■ REQUIRED WORK ■
Return the data verbatim, without pictures.

■ ENTRIES PROVIDED ■
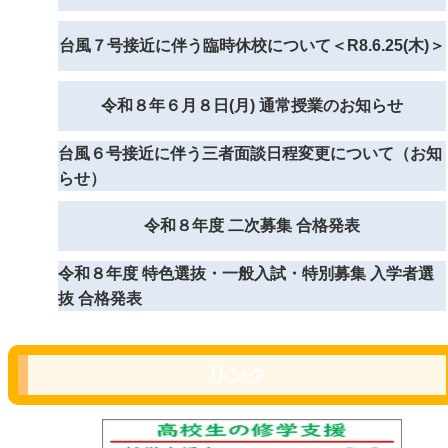
台風７号接近に伴う臨時休校について＜R8.6.25(木)＞
令和８年６月８日(月) 通常授業のお知らせ
台風６号接近に伴う三者面談日程変更について（お知
らせ）
令和８年度 二次募集 合格発表
令和８年度 特色選抜・一般入試・特別募集 入学者選
抜 合格発表
リンク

■ RESPONSE TO THIS TASK ■
台風７号接近に伴う臨時休校について＜R8.6.25(木)＞
令和８年６月８日(月) 通常授業のお知らせ
台風６号接近に伴う三者面談日程変更について（お知
らせ）
令和８年度 二次募集 合格発表
令和８年度 特色選抜・一般入試・特別募集 入学者選
抜 合格発表
リンク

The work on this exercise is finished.